• Guerres sans mémoire

     

     

    La Guerre des boxs, un moment de télé qui propose un monde plus simple,  avec des objets infiniment substituables, transformables et vendables...

     

     

    Guerres sans mémoire

     

    Guerres sans mémoirearfois je m'arrête, entre deux zaps, sur ce pur produit de l'imagination marchande qu'est Storage Wars. Des pauvres ont entassé dans des boxs leurs pauvres possessions, parfois agrémentées d'un objet un peu plus original, raffiné, dont on devine combien il a coûté de s'en séparer.

     

    Des charognards les rachètent, sans doute forfaitairement, et les vendent à la criée. De nouveaux charognards se présentent pour acquérir ces restes fatigués. Un coup de peinture, un peu de mécanique, un présentoir et voilà les vieilles hardes reparties pour être de nouveau fourguées à des cohortes de pauvres qui n'auront jamais le salaire ni même l'ambition du neuf.

     

     

    Une télé aussi marchande, aussi consumériste que possible, met en scène des marchands qui ont pour ambition de remettre en scène des objets abandonnés, vidés de tout contenu émotionnel, livré à un futur qui ne leur appartient plus, par des consommateurs compulsifs ou des propriétaires soudain ruinés pour cause de subprimes.

     

     

     

    A partir d'objets cassés, obsolètes, vieillots, on relance la machine. Sur un tas de ruine, l'opération marchande – achat, relookage, plus-value – recommence.

     

    Elle recommence dans un univers aux lois minimales. Le commissaire-priseur fixe un prix de débat et surveille l'ouverture comme le bref aperçu des boxs. Moyennant, sans doute, une commission, chacun peut enchérir comme il veut. Allianced, coups bas, intox, rien ne manque dans ces guéguerres sur des dépouilles à ranimer pour une autre existence précaire.

     

     

     

    C'est un monde fini, empli de mémoires cassées et rejetées. Un monde sans loi, peuplé de choses à moitié brisées? que le nouveau propriétaire peut transformer à son gré, vendre à son prix. Un monde simplifié de gagnants et de perdants. Un monde de référence minimales – la rumeur, les « spécialistes » du prix d'un objet. Un monde obsessionnel où s'achète et se vend les objets, les partenaires et les adversaires. Tout est gouverné par le gain sur ce qui a été abandonné, perdu, rejeté et oublié dans un autre monde qui n'existe plus, sauf par ces artefacts délaissés. Un monde où l'émotionnel est sommaire – pleurs sur le gain, pleurs sur la perte.

     

     

     

    Les box sont remplis d'objets formant une palette de possessions domestiques individuelles.
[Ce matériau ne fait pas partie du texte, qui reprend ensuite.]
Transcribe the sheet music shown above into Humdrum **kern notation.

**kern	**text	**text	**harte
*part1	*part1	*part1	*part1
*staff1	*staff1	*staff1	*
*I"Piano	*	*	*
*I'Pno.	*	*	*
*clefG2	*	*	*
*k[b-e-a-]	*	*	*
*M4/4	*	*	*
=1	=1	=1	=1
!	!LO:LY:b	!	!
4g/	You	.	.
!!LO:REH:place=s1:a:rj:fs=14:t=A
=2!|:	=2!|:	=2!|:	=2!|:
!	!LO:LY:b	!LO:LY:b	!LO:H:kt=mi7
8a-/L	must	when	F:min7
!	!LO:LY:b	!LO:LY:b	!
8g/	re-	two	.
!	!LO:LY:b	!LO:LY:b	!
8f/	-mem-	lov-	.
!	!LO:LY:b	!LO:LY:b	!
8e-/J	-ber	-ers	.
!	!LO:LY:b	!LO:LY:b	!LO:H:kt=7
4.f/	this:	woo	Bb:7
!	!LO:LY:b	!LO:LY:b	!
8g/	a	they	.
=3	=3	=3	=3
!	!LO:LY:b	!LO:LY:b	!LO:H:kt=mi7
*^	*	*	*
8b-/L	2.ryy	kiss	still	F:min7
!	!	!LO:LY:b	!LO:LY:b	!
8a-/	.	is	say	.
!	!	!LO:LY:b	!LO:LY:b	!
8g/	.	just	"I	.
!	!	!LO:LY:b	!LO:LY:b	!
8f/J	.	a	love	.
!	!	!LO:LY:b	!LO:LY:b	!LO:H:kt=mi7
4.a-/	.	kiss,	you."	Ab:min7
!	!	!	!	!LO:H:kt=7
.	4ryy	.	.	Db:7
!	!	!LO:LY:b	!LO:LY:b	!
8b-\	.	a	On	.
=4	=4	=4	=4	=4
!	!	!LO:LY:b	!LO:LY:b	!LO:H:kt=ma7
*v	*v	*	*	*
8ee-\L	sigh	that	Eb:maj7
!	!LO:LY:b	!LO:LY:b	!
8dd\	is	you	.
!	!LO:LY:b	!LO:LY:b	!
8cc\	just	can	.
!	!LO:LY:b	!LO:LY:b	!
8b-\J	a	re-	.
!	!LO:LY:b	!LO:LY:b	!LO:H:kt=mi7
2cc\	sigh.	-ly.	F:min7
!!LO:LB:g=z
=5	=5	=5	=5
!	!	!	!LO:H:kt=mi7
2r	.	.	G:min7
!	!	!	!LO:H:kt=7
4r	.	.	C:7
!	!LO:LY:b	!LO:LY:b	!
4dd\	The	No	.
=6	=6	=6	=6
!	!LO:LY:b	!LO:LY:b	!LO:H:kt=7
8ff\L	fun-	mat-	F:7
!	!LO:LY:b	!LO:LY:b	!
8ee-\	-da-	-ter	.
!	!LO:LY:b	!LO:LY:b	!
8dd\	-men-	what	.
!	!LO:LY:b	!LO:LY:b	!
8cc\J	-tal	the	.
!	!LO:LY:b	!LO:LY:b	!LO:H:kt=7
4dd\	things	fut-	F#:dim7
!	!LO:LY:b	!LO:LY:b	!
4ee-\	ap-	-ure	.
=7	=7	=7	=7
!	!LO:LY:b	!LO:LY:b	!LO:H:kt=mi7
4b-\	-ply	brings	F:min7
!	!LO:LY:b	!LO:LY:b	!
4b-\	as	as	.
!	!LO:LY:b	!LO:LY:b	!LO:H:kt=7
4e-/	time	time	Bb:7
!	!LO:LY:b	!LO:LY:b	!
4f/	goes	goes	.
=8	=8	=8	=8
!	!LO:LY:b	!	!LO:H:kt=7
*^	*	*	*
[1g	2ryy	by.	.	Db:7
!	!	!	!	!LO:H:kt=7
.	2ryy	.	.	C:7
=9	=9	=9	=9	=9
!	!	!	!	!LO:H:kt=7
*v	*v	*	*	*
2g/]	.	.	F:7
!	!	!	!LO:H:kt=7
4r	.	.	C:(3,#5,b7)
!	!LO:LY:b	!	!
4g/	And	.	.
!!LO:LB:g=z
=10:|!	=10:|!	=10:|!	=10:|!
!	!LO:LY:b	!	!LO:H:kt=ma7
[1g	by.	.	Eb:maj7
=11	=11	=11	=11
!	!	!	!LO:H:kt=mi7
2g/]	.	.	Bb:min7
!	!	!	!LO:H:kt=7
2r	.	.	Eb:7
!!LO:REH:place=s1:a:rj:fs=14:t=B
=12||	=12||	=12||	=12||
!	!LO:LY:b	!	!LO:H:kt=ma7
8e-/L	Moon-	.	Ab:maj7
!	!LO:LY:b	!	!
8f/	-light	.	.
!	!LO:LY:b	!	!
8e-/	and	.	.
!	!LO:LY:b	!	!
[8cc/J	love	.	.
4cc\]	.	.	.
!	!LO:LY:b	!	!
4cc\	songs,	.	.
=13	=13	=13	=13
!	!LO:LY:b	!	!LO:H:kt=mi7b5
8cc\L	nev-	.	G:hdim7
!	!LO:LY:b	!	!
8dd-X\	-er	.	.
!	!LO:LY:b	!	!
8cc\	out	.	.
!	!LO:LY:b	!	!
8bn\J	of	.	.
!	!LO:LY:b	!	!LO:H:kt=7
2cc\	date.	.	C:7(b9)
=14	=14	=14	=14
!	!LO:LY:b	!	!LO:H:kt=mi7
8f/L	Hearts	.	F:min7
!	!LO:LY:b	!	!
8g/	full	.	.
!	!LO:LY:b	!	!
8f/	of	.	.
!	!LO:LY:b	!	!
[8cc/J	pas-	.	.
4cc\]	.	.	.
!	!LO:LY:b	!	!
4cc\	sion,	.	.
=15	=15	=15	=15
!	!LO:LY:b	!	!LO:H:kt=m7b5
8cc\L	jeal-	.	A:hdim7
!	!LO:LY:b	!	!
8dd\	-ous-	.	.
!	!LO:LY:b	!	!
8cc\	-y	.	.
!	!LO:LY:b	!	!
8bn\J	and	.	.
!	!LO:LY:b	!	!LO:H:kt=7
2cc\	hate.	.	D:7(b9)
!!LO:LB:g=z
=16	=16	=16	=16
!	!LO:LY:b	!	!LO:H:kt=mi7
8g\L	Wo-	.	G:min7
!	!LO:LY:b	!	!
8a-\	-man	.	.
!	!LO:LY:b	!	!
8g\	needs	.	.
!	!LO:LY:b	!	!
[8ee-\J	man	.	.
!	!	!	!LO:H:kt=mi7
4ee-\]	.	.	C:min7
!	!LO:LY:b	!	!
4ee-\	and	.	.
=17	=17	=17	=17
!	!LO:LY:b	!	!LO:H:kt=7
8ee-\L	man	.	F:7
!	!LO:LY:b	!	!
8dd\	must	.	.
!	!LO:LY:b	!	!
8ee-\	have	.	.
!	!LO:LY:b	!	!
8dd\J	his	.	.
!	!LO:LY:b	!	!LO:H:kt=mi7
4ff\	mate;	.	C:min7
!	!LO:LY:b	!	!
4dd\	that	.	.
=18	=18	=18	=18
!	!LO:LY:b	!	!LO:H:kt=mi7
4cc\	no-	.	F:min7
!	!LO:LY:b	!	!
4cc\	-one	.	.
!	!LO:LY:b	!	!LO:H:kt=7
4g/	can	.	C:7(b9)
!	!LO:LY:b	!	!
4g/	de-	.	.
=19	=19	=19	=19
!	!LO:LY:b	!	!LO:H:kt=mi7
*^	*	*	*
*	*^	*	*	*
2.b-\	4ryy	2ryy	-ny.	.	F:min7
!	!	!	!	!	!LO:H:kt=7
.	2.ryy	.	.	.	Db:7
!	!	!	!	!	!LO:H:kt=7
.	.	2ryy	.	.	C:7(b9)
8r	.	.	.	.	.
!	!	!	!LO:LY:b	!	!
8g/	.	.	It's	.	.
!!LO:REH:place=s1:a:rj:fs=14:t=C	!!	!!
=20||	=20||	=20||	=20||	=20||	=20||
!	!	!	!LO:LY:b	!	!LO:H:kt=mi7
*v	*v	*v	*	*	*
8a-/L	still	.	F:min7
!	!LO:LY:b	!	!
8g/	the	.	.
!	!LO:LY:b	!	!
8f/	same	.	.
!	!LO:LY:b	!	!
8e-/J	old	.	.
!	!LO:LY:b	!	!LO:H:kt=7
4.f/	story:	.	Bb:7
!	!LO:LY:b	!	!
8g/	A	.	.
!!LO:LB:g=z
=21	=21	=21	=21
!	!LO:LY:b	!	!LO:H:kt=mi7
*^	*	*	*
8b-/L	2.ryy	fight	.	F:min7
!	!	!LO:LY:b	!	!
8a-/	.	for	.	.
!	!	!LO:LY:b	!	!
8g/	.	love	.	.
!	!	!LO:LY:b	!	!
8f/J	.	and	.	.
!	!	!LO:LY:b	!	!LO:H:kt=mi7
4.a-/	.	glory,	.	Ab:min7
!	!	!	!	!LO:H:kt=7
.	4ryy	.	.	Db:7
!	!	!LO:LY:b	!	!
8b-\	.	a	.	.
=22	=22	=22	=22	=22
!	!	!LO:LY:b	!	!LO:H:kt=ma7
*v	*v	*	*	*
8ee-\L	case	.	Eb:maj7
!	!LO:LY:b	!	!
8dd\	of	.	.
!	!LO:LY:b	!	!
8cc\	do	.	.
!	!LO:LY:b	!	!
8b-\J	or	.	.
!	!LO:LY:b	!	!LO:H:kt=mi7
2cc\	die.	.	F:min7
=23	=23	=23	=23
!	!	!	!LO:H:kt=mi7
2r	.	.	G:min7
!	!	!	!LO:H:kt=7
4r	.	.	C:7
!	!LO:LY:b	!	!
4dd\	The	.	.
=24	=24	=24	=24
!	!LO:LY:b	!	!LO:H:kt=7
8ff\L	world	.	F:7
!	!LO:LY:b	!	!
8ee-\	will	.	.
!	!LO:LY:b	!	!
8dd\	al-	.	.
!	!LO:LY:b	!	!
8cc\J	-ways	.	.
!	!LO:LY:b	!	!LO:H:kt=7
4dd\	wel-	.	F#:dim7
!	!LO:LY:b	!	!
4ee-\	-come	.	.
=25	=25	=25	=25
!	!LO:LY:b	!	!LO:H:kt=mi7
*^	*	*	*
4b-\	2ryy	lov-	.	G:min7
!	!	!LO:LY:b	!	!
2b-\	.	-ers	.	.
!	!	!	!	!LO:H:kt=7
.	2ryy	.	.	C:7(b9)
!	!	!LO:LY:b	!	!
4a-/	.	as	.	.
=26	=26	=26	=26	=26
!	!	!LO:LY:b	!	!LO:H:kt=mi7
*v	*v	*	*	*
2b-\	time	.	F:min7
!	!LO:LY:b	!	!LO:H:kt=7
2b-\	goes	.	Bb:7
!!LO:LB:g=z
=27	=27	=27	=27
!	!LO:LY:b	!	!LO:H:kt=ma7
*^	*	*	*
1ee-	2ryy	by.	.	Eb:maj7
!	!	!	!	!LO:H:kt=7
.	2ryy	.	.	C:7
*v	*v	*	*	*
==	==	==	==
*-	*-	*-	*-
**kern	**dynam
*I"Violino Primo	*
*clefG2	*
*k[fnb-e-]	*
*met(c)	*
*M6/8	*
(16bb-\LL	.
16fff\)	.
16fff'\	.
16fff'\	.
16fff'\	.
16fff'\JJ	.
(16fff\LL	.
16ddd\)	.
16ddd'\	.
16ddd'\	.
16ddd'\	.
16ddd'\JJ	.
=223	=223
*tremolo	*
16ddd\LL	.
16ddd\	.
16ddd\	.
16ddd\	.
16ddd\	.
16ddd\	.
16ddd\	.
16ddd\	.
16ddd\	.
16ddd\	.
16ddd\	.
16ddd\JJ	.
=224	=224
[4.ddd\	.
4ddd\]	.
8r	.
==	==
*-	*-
Le monde des box est sans mémoire. Ce qui est arrivé à ces objets ne compte pas, n'a quasiment pas existé. Ni les lieux où ils ont servis. Storage wars pourrait se dérouler sur n'importe quel territoire.

     

     

     

    Il n'y a plus rien à attendre pour ces objets que d'être achetés sur un malentendu, et rejetés rapidement dans un nouveau box que des charognards plus avides, plus rapaces et encore moins regardants acquéront. Quelque chose a disparu là, dans ce marché de nulle part, qui a vocation à ravauder la pauvreté. Ces objets n'ont plus aucun contenu émotionnel ou d'usage.

     

    Par contre, si on fait abstraction de cela et qu'on pense à tous ceux qui n'ont pas les moyens de s'acheter du neuf ou du personnalisé, le profit se déploie. A la condition d'évoluer dans un monde en quelque sorte dévitalisé. Il s'agit d'évacuer, pour chaque chose balancée dans un box, un parcours, une mémoire, l'humanité enclose dans les objets qui nous tiennent à cœur. Une fois cela retiré, on peut amasser tout et n'importe quoi dans les boxs, et vendre, racheter, revendre, à l'infini.